The county of Cornwall, in the southwest corner of England, has not only the longest coastline but also the sunniest climate anywhere in Britain. Add the wealth of historical attractions and incredibly scenic countryside and you have a holiday destination that may be the most delightful you’ve ever seen. National Geographic cited Cornwall as one of the world’s greatest places for a driving tour, but arguably it’s the stop-overs that are most entrancing for visitors.
Cornwall’s northwestern coast on the Atlantic, or Celtic Sea, is rugged and relatively wild, while the southern regions offer a more sheltered coastline with safe harbours and swimming beaches; and has earned the name of ‘the Cornish Riviera’. Wherever you go, you’ll find there is more to see and do than could ever be included in a single outing, so we’ll just mention a couple of the possibilities.

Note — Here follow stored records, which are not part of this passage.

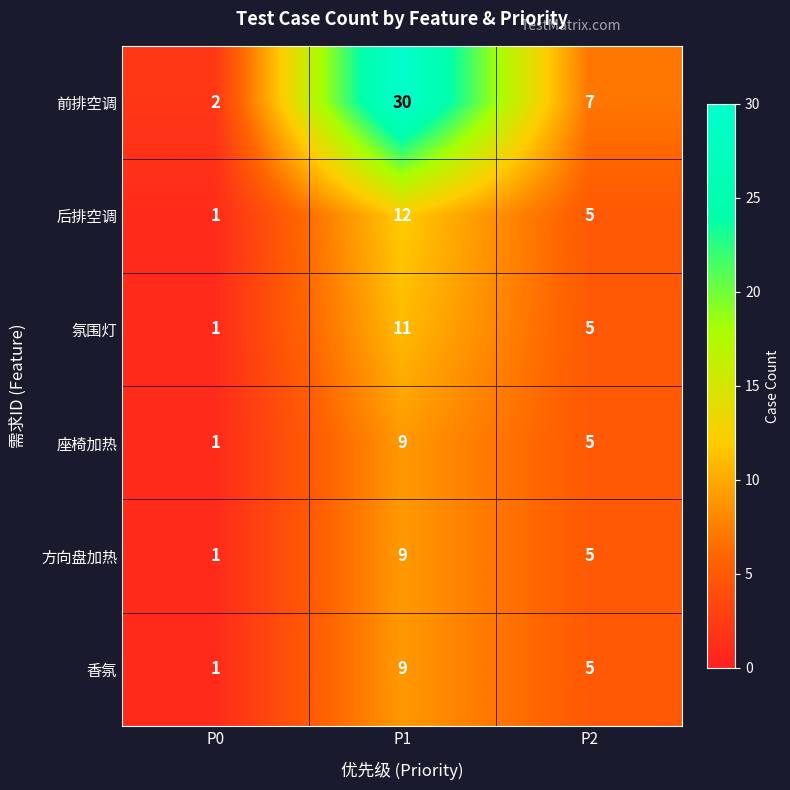

Reading left to right, extract all data points from this chart.

前排空调: P0=2	P1=30	P2=7
后排空调: P0=1	P1=12	P2=5
氛围灯: P0=1	P1=11	P2=5
座椅加热: P0=1	P1=9	P2=5
方向盘加热: P0=1	P1=9	P2=5
香氛: P0=1	P1=9	P2=5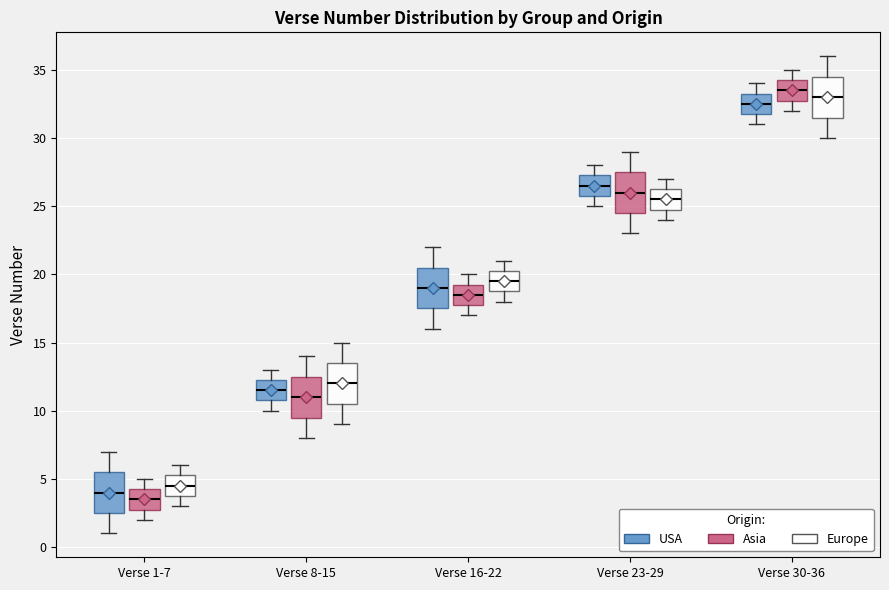

Reading left to right, read every box against the y-axis: the position of its median line, the range the box covers, and the ends of its whiskers. The values are not printed on the chart, so give them approximately, as read against the axis.

Verse 1-7 (USA): median 4.0, box 2.5 to 5.5, whiskers 1.0 to 7.0
Verse 1-7 (Asia): median 3.5, box 3.0 to 4.5, whiskers 2.0 to 5.0
Verse 1-7 (Europe): median 4.5, box 4.0 to 5.5, whiskers 3.0 to 6.0
Verse 8-15 (USA): median 11.5, box 11.0 to 12.5, whiskers 10.0 to 13.0
Verse 8-15 (Asia): median 11.0, box 9.5 to 12.5, whiskers 8.0 to 14.0
Verse 8-15 (Europe): median 12.0, box 10.5 to 13.5, whiskers 9.0 to 15.0
Verse 16-22 (USA): median 19.0, box 17.5 to 20.5, whiskers 16.0 to 22.0
Verse 16-22 (Asia): median 18.5, box 18.0 to 19.5, whiskers 17.0 to 20.0
Verse 16-22 (Europe): median 19.5, box 19.0 to 20.5, whiskers 18.0 to 21.0
Verse 23-29 (USA): median 26.5, box 26.0 to 27.5, whiskers 25.0 to 28.0
Verse 23-29 (Asia): median 26.0, box 24.5 to 27.5, whiskers 23.0 to 29.0
Verse 23-29 (Europe): median 25.5, box 25.0 to 26.5, whiskers 24.0 to 27.0
Verse 30-36 (USA): median 32.5, box 32.0 to 33.5, whiskers 31.0 to 34.0
Verse 30-36 (Asia): median 33.5, box 33.0 to 34.5, whiskers 32.0 to 35.0
Verse 30-36 (Europe): median 33.0, box 31.5 to 34.5, whiskers 30.0 to 36.0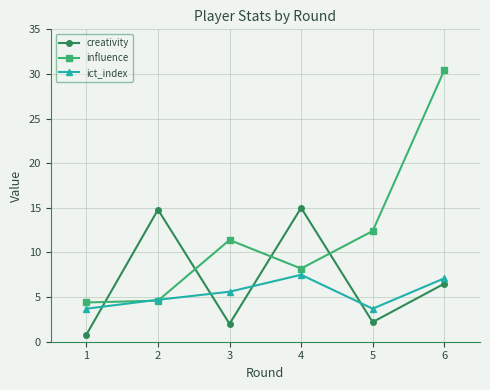

What is the value of the influence point at the 6th from the left?

30.4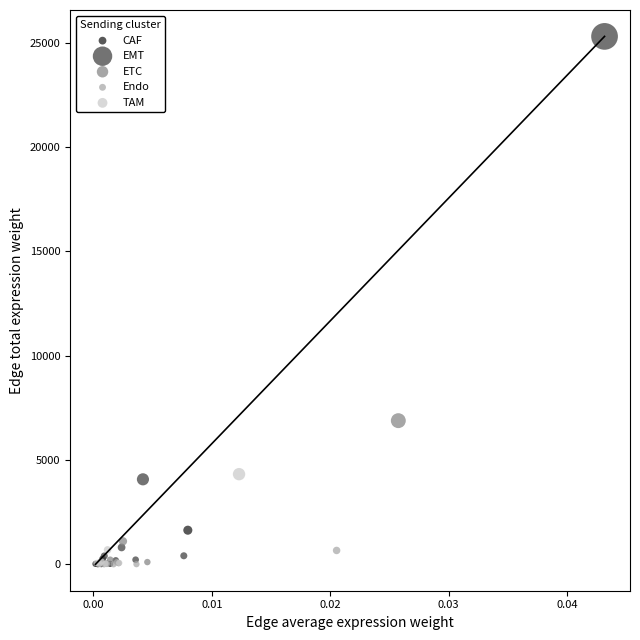

Which series contains the highest Y value?

EMT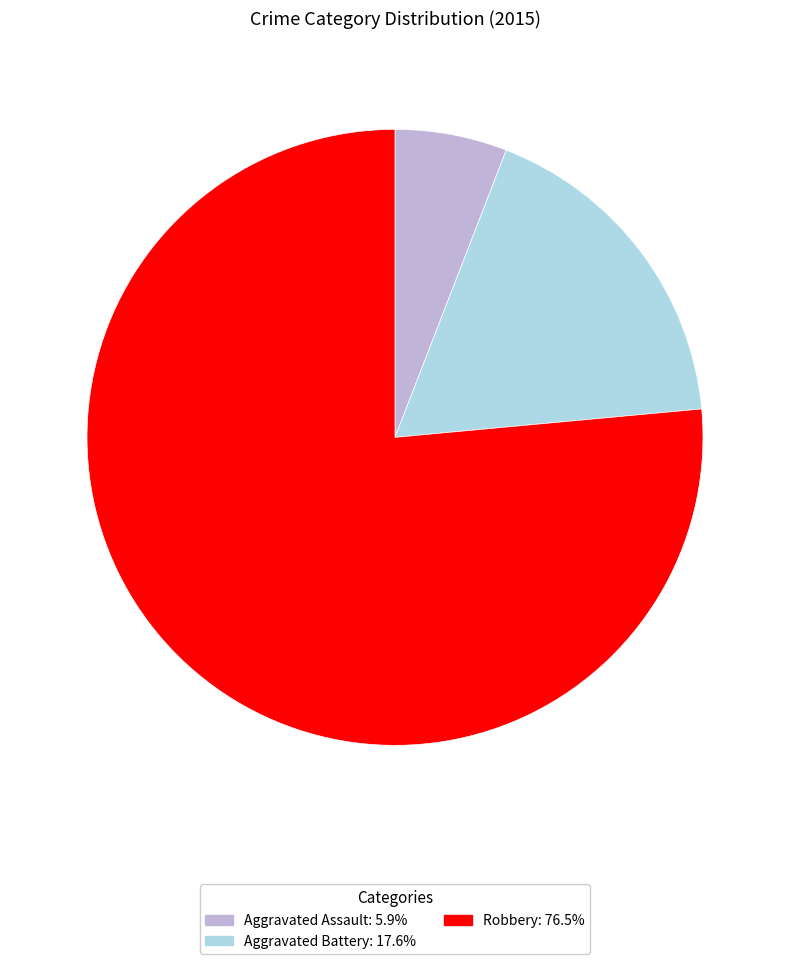

Do Robbery and Aggravated Battery together represent more than half of the pie?

Yes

Newquay is where to be if you want the county’s most inviting beach and surfing spot plus lively nightlife. Seven miles of soft sand and the long warm summer (spring comes in February as a rule) make this a very inviting location.
Just three miles from Newquay, Holywell Bay offers a beautiful mile-long beach owned by the National Trust. The actual Holy Well is either in a cave next to the beach or under the 18th tee of the golf course; depends on who you ask.
If legend were fact, the ruins of King Arthur’s court can be seen at Tintagel, on the wild north coast of Cornwall. It’s a steep climb to reach the castle on its windy headland, but well worth the treat to your imagination.
The Penwith Peninsula, beginning with St. Ives with its famed artist colony and galleries, provides a sensory overload of natural beauty and ancient castles, but there are quite a few memorable bed-and-breakfast accommodations as well as travel parks where you can relax and absorb the ambiance, not to mention possibly the best Cornish pastries in the world.